GIVEN DATA Start Marker

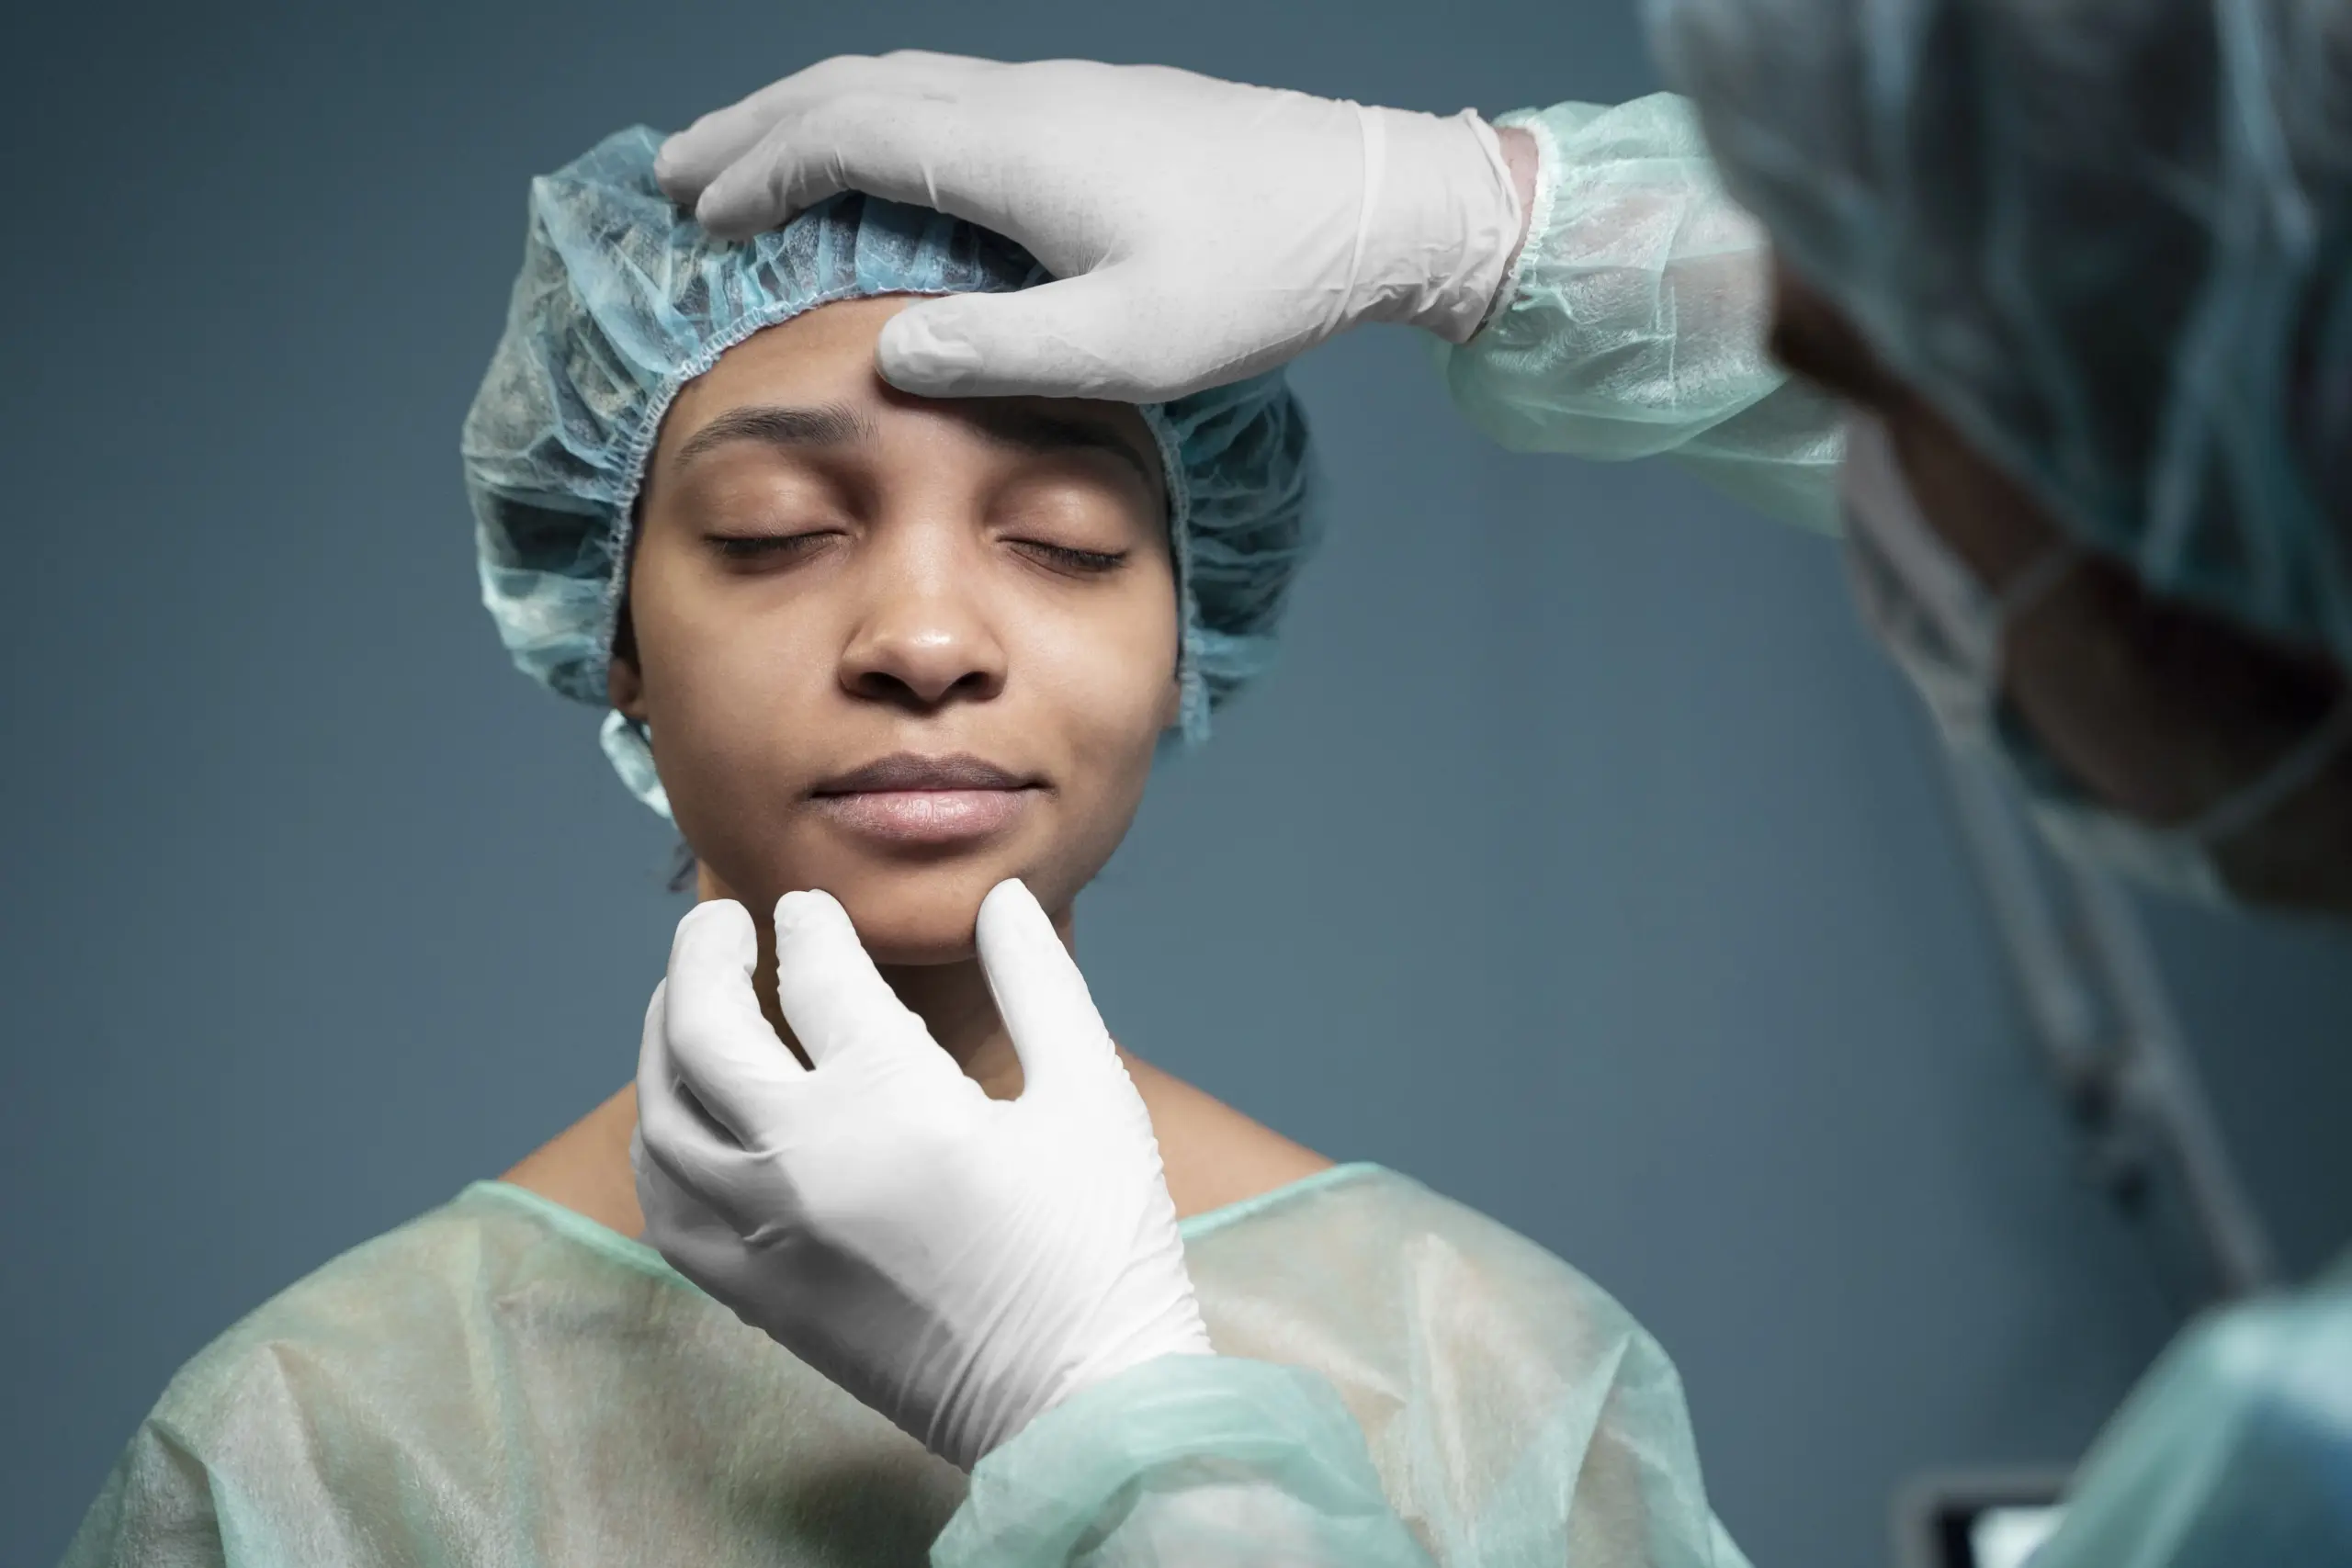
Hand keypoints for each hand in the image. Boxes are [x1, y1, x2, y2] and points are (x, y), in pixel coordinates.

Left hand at [631, 879, 1211, 1469]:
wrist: (1080, 1406)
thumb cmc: (1098, 1249)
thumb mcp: (1090, 1094)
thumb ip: (1038, 982)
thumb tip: (998, 897)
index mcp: (892, 1101)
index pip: (815, 974)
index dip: (810, 926)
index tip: (811, 909)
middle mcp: (803, 1163)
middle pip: (703, 1029)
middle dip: (701, 955)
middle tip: (720, 923)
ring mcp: (767, 1237)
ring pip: (664, 1117)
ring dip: (664, 1042)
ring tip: (687, 1003)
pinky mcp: (760, 1298)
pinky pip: (668, 1210)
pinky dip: (660, 1148)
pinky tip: (685, 1119)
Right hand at [653, 52, 1525, 399]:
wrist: (1374, 199)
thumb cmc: (1261, 277)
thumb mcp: (1130, 345)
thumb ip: (1000, 351)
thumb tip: (889, 351)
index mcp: (1011, 150)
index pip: (845, 136)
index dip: (759, 170)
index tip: (696, 215)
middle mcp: (1019, 101)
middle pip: (852, 88)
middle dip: (754, 127)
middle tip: (674, 172)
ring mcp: (1057, 95)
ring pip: (900, 82)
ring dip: (811, 116)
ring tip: (750, 157)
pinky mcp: (1091, 110)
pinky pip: (946, 96)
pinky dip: (877, 120)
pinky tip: (882, 162)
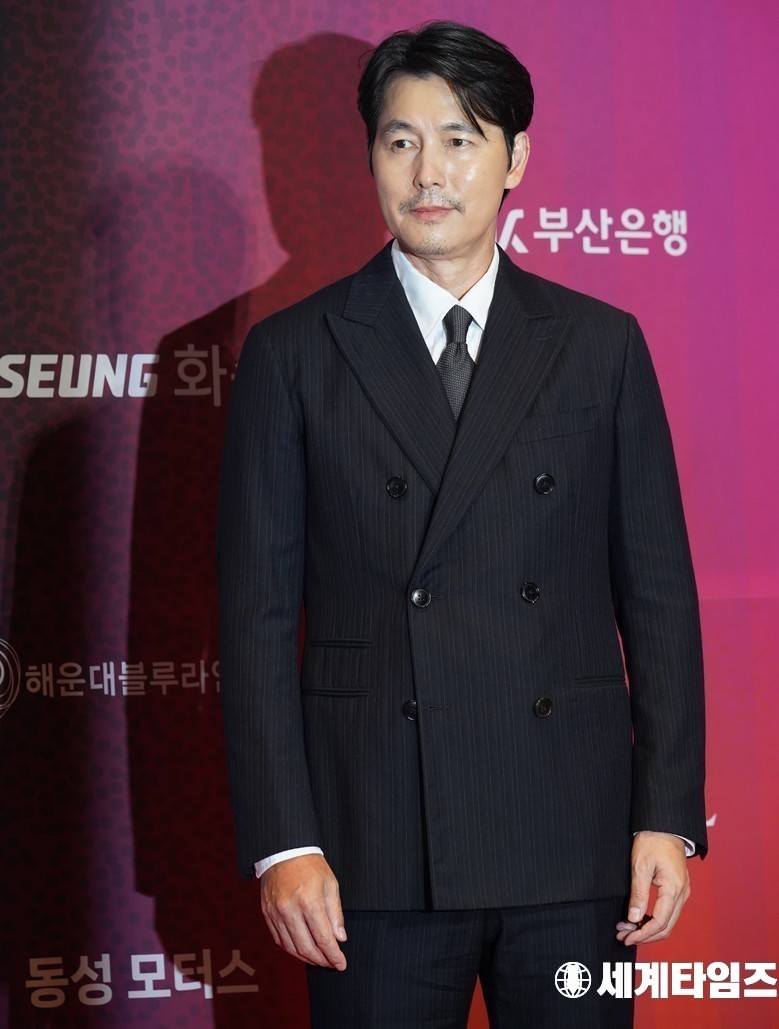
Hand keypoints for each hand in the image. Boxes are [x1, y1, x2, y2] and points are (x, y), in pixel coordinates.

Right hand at [260, 854, 347, 969]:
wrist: (284, 851)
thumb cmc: (310, 865)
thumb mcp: (330, 884)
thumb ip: (335, 913)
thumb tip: (340, 938)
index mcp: (309, 901)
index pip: (323, 938)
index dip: (333, 955)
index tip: (341, 963)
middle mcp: (290, 910)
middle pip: (307, 947)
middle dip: (322, 960)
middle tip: (332, 964)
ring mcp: (276, 913)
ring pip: (292, 947)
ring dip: (307, 958)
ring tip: (319, 960)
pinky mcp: (267, 914)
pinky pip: (279, 940)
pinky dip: (292, 950)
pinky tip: (302, 951)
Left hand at [616, 831, 689, 945]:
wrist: (665, 826)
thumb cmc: (652, 841)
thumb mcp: (640, 865)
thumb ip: (638, 893)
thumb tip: (634, 919)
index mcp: (674, 888)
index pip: (659, 922)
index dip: (642, 934)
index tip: (626, 937)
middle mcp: (682, 894)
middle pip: (665, 927)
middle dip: (644, 936)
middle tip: (623, 937)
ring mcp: (682, 892)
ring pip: (668, 922)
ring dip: (648, 929)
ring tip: (626, 930)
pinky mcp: (678, 890)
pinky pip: (668, 912)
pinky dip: (653, 920)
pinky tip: (638, 920)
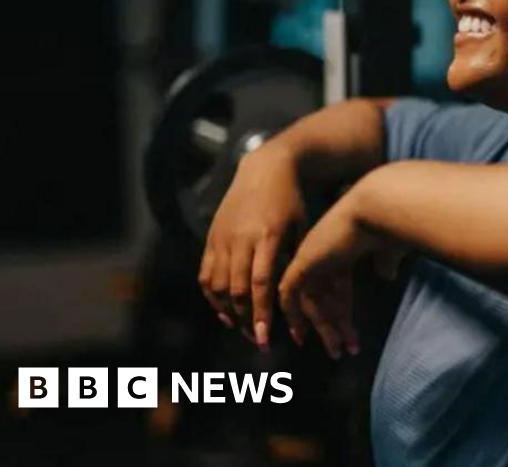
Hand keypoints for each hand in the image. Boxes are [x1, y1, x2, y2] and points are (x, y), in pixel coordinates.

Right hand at [199, 145, 305, 350]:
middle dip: (246, 319)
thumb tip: (298, 298)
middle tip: (256, 340)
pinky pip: (205, 273)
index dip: (261, 312)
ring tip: (242, 327)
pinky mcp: (211, 237)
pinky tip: (223, 310)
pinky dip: (211, 296)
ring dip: (227, 311)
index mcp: (267, 236)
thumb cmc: (292, 201)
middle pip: (236, 289)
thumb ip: (296, 260)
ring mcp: (222, 237)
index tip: (264, 337)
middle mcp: (240, 238)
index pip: (260, 283)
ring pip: (217, 285)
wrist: (266, 168)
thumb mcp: (302, 227)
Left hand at [278, 195, 379, 358]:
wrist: (375, 209)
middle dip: (331, 326)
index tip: (344, 330)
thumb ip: (385, 262)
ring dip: (322, 328)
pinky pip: (291, 295)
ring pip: (309, 301)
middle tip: (337, 350)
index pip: (337, 288)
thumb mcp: (388, 248)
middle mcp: (322, 255)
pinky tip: (301, 334)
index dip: (338, 310)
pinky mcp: (302, 263)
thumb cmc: (387, 225)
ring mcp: (310, 258)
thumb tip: (387, 274)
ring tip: (336, 351)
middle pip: (322, 298)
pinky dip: (294, 314)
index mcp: (341, 251)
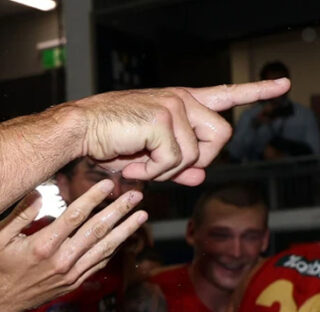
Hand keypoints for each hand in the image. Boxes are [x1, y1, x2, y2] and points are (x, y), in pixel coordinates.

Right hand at [0, 179, 145, 311]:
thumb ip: (20, 214)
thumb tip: (39, 193)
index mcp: (43, 245)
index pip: (75, 216)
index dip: (93, 198)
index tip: (108, 184)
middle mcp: (61, 261)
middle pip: (96, 231)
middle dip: (118, 211)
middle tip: (136, 195)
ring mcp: (69, 274)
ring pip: (104, 249)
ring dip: (124, 231)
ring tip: (141, 216)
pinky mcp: (72, 283)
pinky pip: (97, 264)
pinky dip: (112, 250)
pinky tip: (123, 238)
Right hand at [76, 78, 289, 184]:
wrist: (78, 130)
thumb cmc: (106, 141)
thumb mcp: (147, 157)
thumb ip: (178, 166)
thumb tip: (201, 178)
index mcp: (181, 102)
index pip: (226, 95)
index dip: (257, 90)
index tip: (283, 84)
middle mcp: (182, 99)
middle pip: (220, 137)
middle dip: (196, 162)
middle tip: (161, 168)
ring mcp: (175, 106)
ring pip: (196, 155)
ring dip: (166, 172)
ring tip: (137, 165)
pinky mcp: (163, 119)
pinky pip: (174, 161)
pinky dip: (152, 173)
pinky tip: (130, 164)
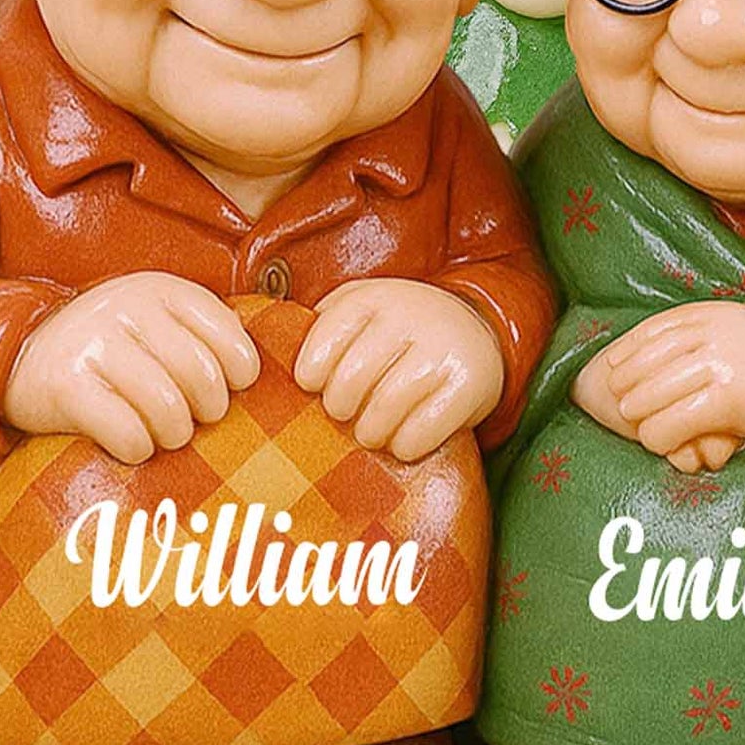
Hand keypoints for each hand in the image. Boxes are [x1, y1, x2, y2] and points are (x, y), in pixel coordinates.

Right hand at [2, 272, 261, 461]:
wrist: (18, 355)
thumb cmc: (109, 348)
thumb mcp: (156, 321)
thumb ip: (203, 332)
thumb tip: (257, 371)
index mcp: (161, 289)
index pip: (231, 340)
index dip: (239, 375)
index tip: (227, 388)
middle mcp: (128, 308)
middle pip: (203, 379)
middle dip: (207, 412)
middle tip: (192, 419)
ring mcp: (95, 344)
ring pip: (169, 411)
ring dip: (173, 436)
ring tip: (162, 434)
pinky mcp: (66, 385)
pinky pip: (128, 434)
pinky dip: (137, 449)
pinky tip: (130, 444)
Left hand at [294, 278, 503, 461]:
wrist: (477, 332)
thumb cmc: (400, 332)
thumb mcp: (362, 310)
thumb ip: (323, 327)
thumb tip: (267, 366)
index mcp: (373, 298)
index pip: (323, 341)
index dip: (311, 374)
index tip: (315, 386)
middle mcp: (410, 317)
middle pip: (350, 380)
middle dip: (339, 408)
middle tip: (345, 414)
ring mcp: (442, 349)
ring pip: (384, 409)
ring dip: (370, 432)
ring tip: (370, 432)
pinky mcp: (470, 383)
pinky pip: (421, 431)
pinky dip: (405, 446)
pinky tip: (404, 441)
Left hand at [573, 302, 744, 468]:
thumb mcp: (740, 331)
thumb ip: (705, 333)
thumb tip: (661, 348)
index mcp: (712, 315)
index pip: (652, 330)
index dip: (626, 353)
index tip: (611, 370)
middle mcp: (711, 335)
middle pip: (645, 364)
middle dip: (628, 389)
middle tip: (622, 409)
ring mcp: (718, 365)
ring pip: (651, 395)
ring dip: (641, 418)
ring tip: (642, 429)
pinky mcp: (728, 398)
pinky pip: (674, 421)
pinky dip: (660, 437)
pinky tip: (663, 446)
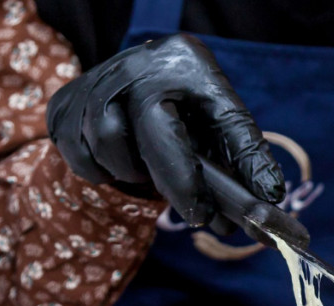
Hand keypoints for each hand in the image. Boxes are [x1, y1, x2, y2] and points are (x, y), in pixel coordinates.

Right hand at [47, 33, 282, 226]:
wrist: (127, 83)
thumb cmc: (183, 107)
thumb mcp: (219, 119)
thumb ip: (244, 154)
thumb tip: (269, 197)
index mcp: (185, 63)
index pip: (212, 119)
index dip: (220, 171)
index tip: (221, 215)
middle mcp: (136, 66)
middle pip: (154, 137)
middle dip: (177, 185)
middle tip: (198, 215)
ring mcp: (95, 82)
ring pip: (109, 147)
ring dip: (131, 172)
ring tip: (148, 169)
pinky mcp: (64, 105)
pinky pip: (81, 158)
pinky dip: (100, 172)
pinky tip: (119, 163)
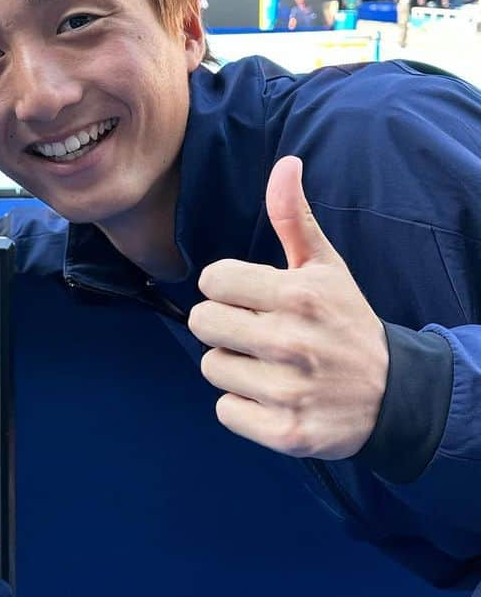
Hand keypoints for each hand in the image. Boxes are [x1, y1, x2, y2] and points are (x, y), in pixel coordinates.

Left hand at [188, 157, 388, 460]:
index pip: (212, 281)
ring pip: (211, 368)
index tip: (251, 297)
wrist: (395, 395)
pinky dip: (242, 407)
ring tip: (269, 365)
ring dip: (233, 367)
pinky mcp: (286, 432)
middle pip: (202, 323)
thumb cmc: (346, 322)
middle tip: (256, 332)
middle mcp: (291, 341)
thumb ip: (294, 217)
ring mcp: (288, 390)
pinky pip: (225, 411)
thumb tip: (285, 164)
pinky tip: (273, 396)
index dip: (226, 288)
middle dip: (223, 326)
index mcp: (297, 295)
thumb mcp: (325, 267)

GIVEN DATA End Marker

▶ **TASK ITEM**
Nothing outside the stretch above, from the line with "middle pip: (703, 1029)" through the line with "pinky dip: (292, 950)", is set down. Transcribe that stretch exactly, ends included, but not its pictures.

▶ **YOUR SOLUTION**
middle pip: (703, 1029)
middle dip: (701, 955)
middle tip: (720, 923)
ring mcp: (767, 1237)
ring pip: (664, 1117)
ring dip: (664, 1042)
ring tip: (687, 1003)
pinky mcp: (760, 1298)
pinky pip: (668, 1210)
pinky dip: (660, 1148)
pinky tip: (685, 1119)
Right hand at [653, 52, 1525, 399]:
wrist: (1374, 199)
thumb cmc: (1261, 277)
thumb mcp: (1130, 345)
thumb ip: (1000, 351)
thumb tip: (889, 351)
index mcp: (1011, 150)
index pip: (845, 136)
index dip: (759, 170)
index tip: (696, 215)
middle mcp: (1019, 101)
middle pip: (852, 88)
middle dip: (754, 127)
middle tip: (674, 172)
ring mcp: (1057, 95)
ring pip: (900, 82)
ring dip: (811, 116)
ring tip: (750, 157)
pinky mcp: (1091, 110)
pinky pip: (946, 96)
pinky dip: (877, 120)
pinky tip: (882, 162)
Hand keypoints for each hand in the image. Boxes are [x1, y1, x2, y2] and points are (x, y), in pixel coordinates.

Right hand at [260, 854, 347, 969]:
wrist: (284, 851)
thumb cmc: (310, 865)
thumb mcp: (330, 884)
thumb ip: (335, 913)
thumb tip: (340, 938)
index mcp: (309, 901)
index pip: (323, 938)
index dip: (333, 955)
index tip: (341, 963)
middle mcp: (290, 910)
middle pip: (307, 947)
middle dip: (322, 960)
middle tip: (332, 964)
ring mcp: (276, 913)
ring pip: (292, 947)
ring dip: (307, 958)
ring tip: (319, 960)
pinky mcp: (267, 914)
pinky pip: (279, 940)
pinky dip: (292, 950)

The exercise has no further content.